Multimodal Yield Forecasting with Vision–Weather–Growth Fusion

A multimodal time-series model that integrates vision, weather, phenological growth dynamics, and spatial layout encoding to produce accurate and robust yield forecasts for precision agriculture.

Yield is driven by a combination of plant status, environmental conditions, and spatial management. In this project, we build a multimodal forecasting model that combines image-derived features, weather data, growth-stage information, and spatial layout representations to predict yield in strawberry production.
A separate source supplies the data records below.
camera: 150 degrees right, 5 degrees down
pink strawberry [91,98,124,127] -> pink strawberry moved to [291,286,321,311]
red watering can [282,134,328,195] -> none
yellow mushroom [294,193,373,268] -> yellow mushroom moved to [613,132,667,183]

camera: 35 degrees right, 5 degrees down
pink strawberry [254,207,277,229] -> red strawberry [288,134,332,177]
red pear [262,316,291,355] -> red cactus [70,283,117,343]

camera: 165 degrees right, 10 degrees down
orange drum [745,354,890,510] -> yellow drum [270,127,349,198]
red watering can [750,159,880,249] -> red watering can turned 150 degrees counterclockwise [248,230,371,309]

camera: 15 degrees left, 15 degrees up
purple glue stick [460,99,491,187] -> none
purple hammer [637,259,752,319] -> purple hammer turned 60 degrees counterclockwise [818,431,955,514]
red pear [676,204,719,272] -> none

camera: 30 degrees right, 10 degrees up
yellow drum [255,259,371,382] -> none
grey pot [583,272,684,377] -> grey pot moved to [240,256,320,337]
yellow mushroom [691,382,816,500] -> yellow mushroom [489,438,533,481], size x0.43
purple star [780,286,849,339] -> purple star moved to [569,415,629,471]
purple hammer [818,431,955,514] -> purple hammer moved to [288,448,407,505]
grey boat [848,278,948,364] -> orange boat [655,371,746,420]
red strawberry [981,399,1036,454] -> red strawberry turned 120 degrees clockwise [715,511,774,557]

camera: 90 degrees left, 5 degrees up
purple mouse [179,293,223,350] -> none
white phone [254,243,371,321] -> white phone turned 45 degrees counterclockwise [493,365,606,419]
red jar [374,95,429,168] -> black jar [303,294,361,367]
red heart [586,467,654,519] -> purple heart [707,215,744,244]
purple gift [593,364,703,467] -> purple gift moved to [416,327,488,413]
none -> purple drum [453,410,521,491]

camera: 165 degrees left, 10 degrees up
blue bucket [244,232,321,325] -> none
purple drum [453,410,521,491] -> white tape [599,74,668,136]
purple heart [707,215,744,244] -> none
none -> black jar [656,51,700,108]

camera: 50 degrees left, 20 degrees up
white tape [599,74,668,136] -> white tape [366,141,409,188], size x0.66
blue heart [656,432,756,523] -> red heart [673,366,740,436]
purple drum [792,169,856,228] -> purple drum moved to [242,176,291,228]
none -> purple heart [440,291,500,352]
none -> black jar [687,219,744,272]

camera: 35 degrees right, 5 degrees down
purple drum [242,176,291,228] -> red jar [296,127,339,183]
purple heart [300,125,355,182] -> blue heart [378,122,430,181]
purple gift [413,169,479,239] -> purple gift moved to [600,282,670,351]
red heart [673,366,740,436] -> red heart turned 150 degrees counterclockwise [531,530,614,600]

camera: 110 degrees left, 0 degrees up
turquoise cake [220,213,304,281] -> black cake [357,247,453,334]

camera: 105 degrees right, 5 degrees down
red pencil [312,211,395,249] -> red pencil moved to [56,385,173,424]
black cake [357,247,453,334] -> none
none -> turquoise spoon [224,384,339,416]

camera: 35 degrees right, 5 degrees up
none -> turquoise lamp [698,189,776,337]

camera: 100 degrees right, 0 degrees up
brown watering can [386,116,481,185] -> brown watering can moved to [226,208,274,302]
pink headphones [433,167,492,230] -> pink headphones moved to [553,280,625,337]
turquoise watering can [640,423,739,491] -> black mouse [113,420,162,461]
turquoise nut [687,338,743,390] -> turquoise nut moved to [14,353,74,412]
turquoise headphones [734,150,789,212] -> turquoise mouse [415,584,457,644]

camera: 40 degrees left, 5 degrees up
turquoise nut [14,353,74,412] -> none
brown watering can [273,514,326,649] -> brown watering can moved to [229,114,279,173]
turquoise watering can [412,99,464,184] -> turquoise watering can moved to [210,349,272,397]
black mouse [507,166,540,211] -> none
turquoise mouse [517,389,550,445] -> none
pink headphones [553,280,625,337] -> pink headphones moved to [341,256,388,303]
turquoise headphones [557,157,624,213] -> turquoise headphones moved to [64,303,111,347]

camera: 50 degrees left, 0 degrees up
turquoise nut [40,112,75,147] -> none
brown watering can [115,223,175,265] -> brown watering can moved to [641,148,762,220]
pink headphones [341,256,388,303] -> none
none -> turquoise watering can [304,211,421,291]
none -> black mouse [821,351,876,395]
Multimodal forecasting pipeline — Pipeline overview showing how vision, weather, phenology, and spatial cues are fused.

Methodology

The architecture treats yield prediction as a multimodal sequence modeling problem:

Vision features. Extract visual features from field imagery that capture canopy size, density, and health.
Weather and environment. Integrate historical and current weather features such as temperature and precipitation to model environmental drivers of yield.
Phenological dynamics. Encode growth-stage and phenological information to provide context on where plants are in their development cycles.
Spatial layout encoding. Incorporate spatial configuration of plots or rows to capture management patterns and local interactions.
Multimodal fusion. Fuse all modalities in a time-series model that outputs yield forecasts with calibrated uncertainty for decision support.

Results & Impact

The multimodal model improves yield forecasting accuracy and stability compared with unimodal, vision-only baselines, especially under cross-season evaluation.

Yield time series fit — Sample time-series forecast versus ground truth illustrating calibrated predictions.

This work underscores the importance of combining visual, environmental, temporal, and spatial cues when building predictive models for precision agriculture.